WHAT YOU WILL DO: Can you continue the press release below on UNICEF's Sahel funding appeal, starting after its last sentence?

DOCUMENT EXCERPT:
*** Block opens ***

NEW YORK, 22 June 2012 – UNICEF urgently requires $146 million to address the humanitarian needs of children and women in the Sahel in 2012, according to a new Humanitarian Action Update for the region.
UNICEF emergency appeals for the Sahel secured $93 million against a revised requirement of $239 million. More funds are urgently needed reflecting the increasing needs to expand a fully integrated response to the nutrition crisis, a deteriorating emergency in Mali and an upsurge of cholera and other epidemics across the region.
Millions of children across nine countries of the Sahel are at risk of malnutrition and other threats. Now at the height of the lean season, over 4 million children are projected to suffer from acute malnutrition this year, including nearly 1.1 million children who will face life-threatening severe acute malnutrition.
This is exacerbated by limited access to health, water, hygiene and sanitation, protection and education services in the region.

*** Block closes ***

SOURCE MATERIAL:
*** Block opens ***

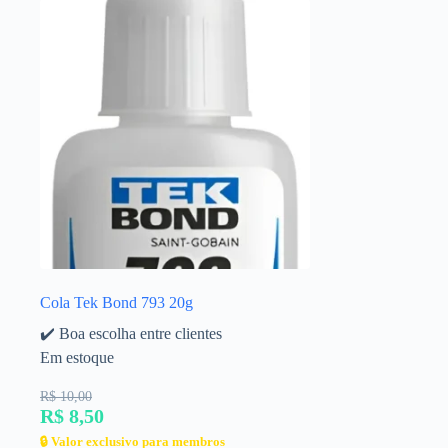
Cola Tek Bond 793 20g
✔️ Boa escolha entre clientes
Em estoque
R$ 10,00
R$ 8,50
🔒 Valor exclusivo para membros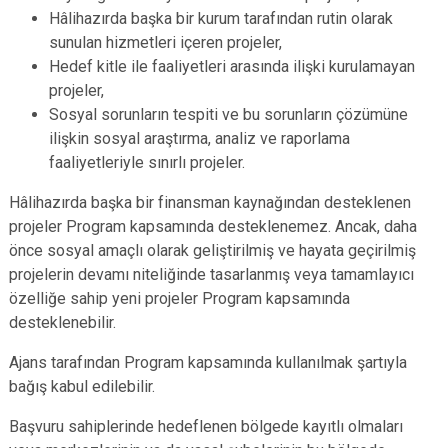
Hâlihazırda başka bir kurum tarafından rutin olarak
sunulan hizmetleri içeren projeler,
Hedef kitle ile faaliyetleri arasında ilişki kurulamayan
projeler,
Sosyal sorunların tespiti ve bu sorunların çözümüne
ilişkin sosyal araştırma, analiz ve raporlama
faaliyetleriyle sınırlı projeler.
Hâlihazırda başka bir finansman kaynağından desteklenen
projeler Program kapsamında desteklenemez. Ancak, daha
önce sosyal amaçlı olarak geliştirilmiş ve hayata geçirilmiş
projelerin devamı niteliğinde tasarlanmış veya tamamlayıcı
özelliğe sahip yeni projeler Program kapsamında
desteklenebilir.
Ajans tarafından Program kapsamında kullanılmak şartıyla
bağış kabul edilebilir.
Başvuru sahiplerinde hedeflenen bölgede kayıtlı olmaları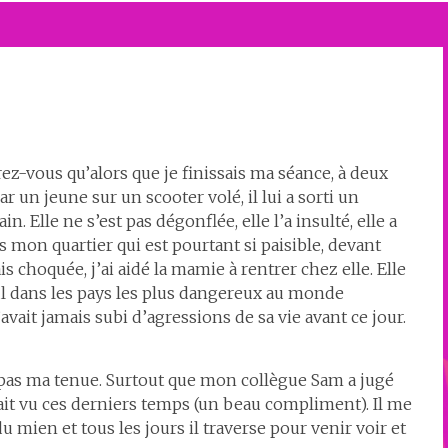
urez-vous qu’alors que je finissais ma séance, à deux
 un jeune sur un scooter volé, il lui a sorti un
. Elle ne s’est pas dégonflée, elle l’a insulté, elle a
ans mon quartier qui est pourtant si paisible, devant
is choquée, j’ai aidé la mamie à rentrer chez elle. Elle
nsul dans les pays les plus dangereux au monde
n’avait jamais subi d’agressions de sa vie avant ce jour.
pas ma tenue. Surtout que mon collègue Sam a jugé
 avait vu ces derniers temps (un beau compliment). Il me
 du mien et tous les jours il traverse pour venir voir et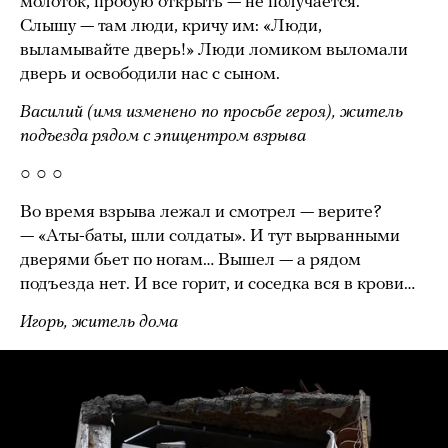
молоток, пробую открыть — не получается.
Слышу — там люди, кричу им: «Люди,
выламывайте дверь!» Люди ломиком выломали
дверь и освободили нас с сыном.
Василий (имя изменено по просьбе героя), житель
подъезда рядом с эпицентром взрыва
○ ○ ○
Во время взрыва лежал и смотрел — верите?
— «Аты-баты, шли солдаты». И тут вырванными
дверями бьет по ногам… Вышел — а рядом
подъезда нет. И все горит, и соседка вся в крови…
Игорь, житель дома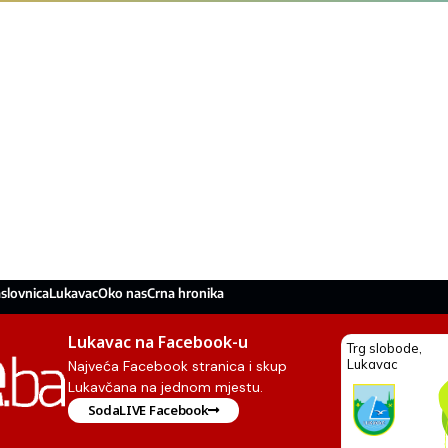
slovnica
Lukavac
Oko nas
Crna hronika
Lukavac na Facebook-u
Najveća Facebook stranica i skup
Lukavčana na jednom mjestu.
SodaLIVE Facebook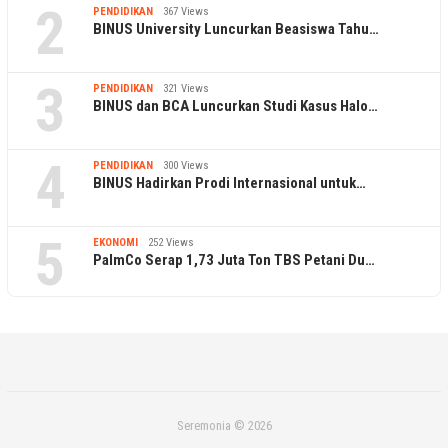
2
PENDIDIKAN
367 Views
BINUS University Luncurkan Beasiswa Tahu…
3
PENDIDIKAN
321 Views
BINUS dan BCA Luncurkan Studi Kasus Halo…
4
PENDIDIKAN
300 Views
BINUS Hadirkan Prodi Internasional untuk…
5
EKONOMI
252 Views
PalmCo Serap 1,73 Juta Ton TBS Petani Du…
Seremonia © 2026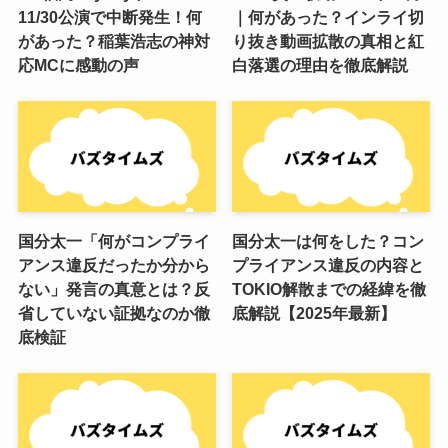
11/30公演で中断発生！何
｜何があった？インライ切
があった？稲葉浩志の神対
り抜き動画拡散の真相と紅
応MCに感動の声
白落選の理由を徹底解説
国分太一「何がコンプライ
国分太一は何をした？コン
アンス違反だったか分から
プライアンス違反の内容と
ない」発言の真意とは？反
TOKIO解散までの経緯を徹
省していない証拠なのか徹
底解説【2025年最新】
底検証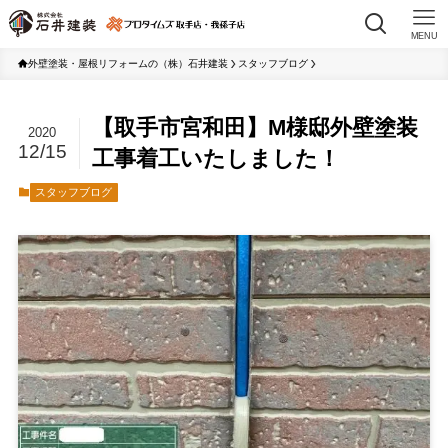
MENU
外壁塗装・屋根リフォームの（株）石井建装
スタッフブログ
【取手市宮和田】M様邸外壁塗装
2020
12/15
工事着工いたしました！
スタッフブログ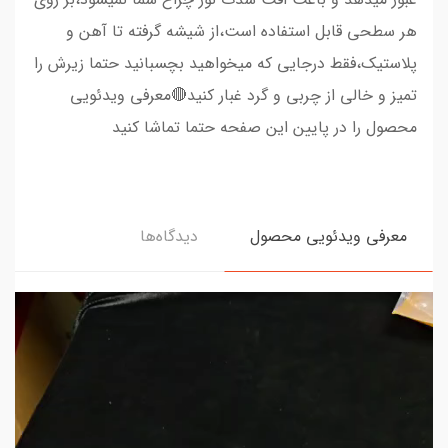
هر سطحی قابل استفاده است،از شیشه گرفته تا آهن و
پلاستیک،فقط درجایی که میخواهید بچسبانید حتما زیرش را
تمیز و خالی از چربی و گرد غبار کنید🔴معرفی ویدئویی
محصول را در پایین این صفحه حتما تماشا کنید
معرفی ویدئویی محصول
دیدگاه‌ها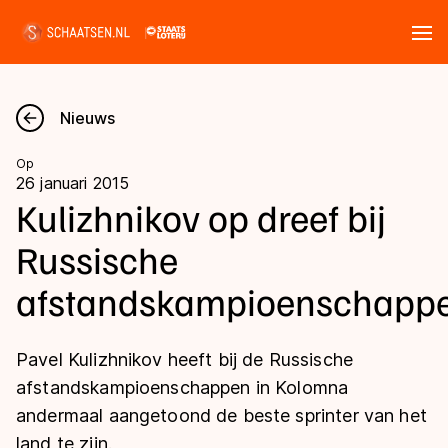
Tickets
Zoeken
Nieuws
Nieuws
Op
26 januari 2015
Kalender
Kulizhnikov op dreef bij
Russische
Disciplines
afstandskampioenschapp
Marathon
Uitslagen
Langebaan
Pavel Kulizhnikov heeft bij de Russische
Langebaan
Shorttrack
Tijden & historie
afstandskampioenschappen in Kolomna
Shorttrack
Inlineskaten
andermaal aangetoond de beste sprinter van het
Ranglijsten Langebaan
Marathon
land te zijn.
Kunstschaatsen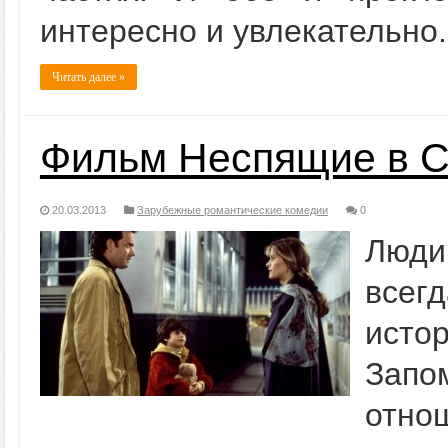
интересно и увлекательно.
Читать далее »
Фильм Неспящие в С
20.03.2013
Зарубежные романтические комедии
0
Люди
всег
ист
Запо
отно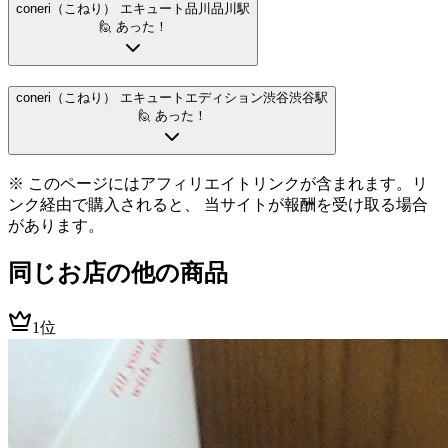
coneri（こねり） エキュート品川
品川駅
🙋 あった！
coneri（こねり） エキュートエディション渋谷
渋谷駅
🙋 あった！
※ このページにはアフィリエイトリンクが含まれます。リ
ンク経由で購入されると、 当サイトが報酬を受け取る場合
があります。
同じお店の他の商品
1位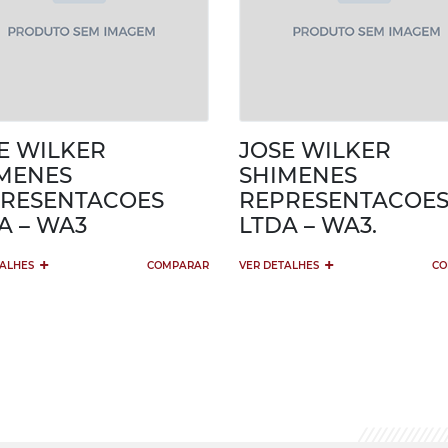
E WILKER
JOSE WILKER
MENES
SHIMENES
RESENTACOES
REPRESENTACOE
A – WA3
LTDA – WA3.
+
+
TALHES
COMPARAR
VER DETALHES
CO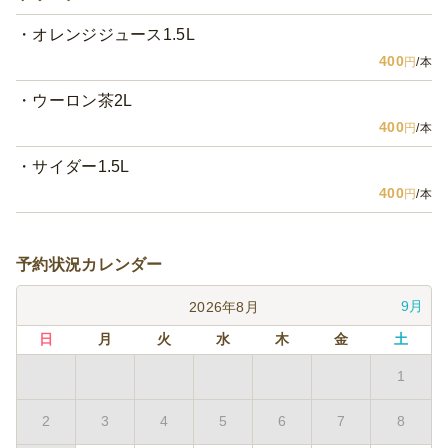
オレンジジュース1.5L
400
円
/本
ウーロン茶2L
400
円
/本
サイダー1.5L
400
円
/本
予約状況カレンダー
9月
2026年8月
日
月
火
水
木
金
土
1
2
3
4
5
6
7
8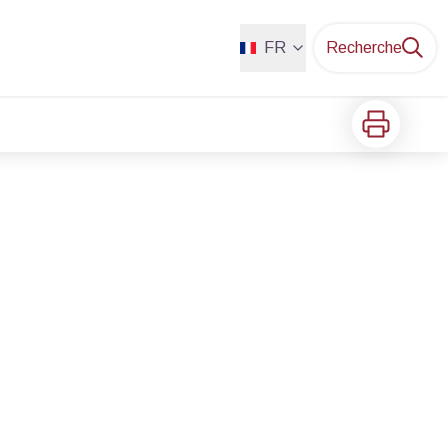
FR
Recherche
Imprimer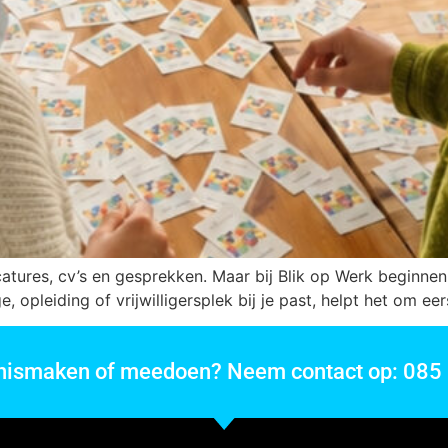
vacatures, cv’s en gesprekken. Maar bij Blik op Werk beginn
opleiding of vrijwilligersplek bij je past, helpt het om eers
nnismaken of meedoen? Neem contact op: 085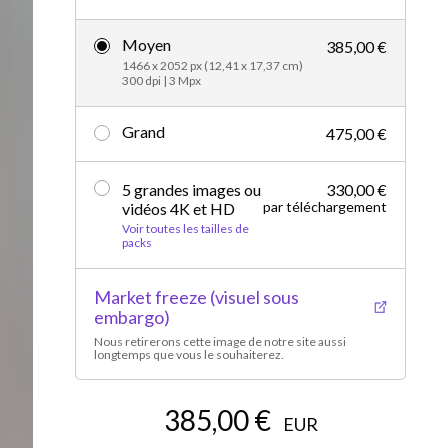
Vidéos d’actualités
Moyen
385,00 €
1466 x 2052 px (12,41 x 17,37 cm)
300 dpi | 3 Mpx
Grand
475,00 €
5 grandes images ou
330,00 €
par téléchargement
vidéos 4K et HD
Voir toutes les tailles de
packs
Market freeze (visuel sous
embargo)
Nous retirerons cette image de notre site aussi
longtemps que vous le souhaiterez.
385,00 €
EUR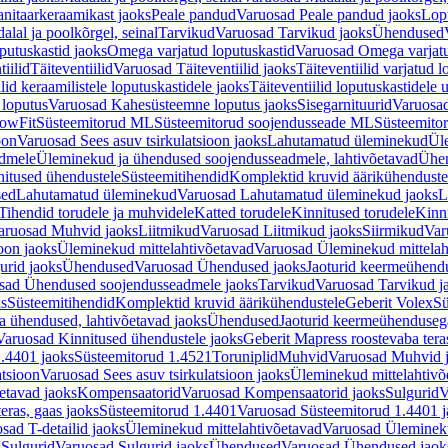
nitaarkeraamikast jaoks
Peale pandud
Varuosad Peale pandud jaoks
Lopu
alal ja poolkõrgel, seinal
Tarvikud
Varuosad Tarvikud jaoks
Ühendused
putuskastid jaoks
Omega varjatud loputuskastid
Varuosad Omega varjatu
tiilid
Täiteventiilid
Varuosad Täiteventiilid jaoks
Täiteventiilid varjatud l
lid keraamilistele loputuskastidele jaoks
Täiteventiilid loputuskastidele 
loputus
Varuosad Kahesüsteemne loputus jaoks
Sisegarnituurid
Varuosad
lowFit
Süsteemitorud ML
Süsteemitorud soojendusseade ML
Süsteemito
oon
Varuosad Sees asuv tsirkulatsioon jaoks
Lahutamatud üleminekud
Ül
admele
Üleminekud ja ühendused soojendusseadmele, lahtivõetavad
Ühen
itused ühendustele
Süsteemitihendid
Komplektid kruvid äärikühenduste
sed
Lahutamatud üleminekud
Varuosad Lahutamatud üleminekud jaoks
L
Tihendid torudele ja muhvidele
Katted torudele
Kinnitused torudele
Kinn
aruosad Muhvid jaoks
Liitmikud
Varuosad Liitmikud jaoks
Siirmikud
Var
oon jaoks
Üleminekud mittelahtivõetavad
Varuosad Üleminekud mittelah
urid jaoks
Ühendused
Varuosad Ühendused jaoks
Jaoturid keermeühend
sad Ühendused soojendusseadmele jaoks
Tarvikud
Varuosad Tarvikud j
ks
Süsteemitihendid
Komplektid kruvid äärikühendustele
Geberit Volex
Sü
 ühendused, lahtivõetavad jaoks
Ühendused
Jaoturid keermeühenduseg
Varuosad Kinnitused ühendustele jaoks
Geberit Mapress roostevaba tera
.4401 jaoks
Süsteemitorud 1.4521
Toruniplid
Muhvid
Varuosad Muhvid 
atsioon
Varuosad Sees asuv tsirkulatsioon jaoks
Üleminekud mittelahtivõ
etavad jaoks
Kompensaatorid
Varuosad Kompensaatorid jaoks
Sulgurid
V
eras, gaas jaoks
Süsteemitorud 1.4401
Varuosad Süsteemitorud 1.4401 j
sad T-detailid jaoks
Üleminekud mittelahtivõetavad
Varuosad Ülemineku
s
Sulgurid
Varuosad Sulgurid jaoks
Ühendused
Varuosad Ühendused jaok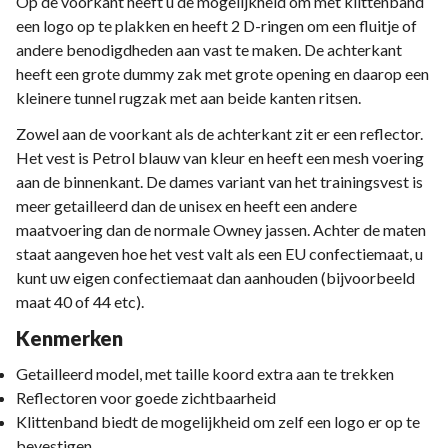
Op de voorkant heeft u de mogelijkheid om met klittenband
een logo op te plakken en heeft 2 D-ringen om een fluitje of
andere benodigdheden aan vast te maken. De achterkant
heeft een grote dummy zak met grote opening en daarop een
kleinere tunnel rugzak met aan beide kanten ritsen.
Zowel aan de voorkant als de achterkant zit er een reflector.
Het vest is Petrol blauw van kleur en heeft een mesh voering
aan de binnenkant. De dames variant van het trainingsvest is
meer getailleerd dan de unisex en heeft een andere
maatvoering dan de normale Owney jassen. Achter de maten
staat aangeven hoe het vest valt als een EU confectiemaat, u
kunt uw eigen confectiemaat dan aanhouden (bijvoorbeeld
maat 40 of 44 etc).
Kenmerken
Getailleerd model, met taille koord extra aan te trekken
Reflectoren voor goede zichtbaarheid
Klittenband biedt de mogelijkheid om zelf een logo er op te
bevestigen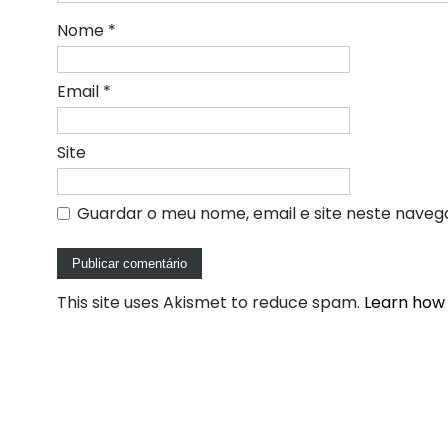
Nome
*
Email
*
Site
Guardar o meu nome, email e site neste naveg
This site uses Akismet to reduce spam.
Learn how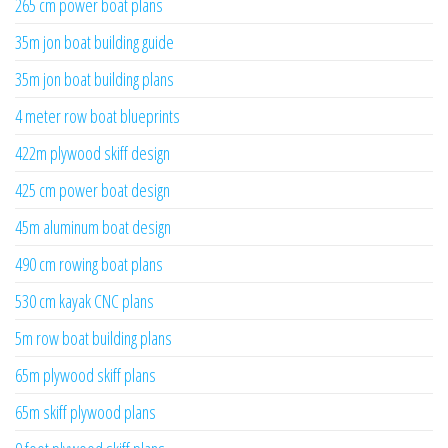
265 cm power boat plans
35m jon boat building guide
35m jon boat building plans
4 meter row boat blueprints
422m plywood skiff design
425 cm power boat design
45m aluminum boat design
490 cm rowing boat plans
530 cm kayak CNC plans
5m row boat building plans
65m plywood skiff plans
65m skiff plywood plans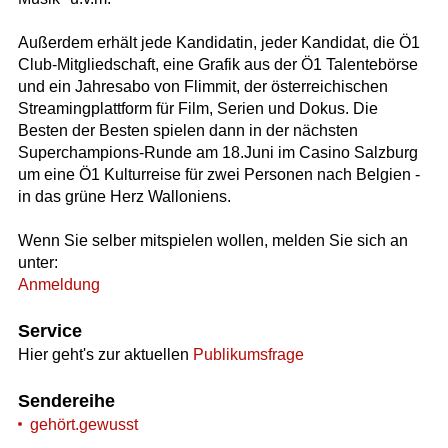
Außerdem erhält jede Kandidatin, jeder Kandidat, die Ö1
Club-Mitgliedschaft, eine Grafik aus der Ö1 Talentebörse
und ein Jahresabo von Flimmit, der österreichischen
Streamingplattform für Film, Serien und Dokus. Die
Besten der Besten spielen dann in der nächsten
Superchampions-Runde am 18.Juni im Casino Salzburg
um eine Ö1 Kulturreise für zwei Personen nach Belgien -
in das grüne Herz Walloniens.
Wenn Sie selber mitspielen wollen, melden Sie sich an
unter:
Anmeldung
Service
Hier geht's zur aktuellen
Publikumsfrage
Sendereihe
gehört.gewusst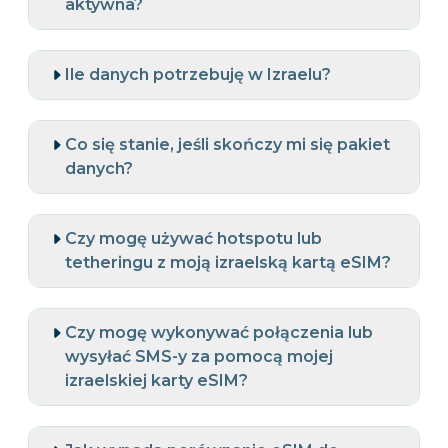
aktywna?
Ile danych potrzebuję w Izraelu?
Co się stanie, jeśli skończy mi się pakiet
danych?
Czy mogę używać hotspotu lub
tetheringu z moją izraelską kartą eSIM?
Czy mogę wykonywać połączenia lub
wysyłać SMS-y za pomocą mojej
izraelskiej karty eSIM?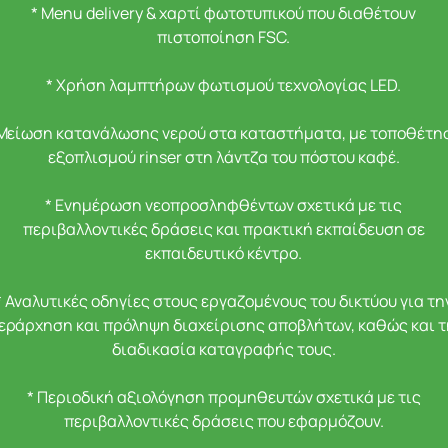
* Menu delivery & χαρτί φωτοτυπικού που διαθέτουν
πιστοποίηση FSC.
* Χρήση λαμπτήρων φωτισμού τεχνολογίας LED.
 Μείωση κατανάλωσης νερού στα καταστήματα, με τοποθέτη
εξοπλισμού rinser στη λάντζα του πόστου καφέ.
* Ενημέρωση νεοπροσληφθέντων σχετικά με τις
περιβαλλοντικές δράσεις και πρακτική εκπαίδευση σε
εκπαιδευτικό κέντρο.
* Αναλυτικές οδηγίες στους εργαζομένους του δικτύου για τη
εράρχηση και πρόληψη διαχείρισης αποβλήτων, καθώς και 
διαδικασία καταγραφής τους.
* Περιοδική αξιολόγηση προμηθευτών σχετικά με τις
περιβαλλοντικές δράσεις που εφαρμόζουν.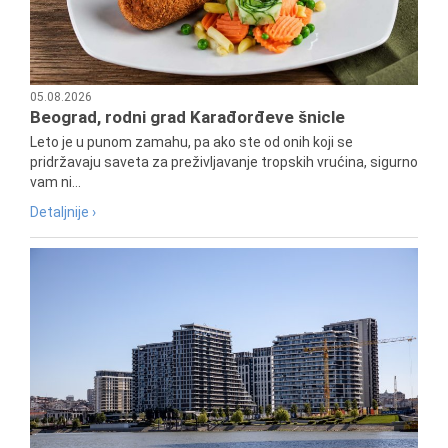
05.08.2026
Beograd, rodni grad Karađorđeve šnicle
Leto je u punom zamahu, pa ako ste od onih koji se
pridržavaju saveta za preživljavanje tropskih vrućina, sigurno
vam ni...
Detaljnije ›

*** Block closes ***

ANSWER SECTION:
A refugee and displacement crisis from northern Mali further complicates the situation, placing over 320,000 people in need of assistance and protection. About 150,000 people – a large majority of them children and women – have been internally displaced, with insecurity threatening their access to aid.
Another 171,000 people have fled into neighbouring Mauritania, Burkina Faso and Niger, increasing the strain on already stretched communities coping with the food security and nutrition crisis, as well as a lack of access to basic social services.
These families urgently require access to nutrition services, health care and preventive interventions, safe drinking water, education, as well as a protective environment.
Simultaneously, cholera remains a recurrent threat throughout the region, requiring its own response as well as exacerbating the nutrition and refugee situations. Even before the rainy season, cholera outbreaks have already been reported in Cameroon, Niger, Nigeria and Senegal.
Further outbreaks are anticipated with the coming rains in Chad, Burkina Faso, and Mali. Increasing numbers of meningitis, measles and polio cases have been also reported. Malnutrition, displacement and outbreaks also result in lost schooling and increased risk of child exploitation and abuse.
Note to Editors
The Sahel nutrition crisis and UNICEF’s emergency response covers the entire territories of Burkina Faso, Gambia (which was included earlier this year), Mali, Mauritania and Niger; the Sahel belt of Chad and the northern regions of Cameroon, Nigeria and Senegal.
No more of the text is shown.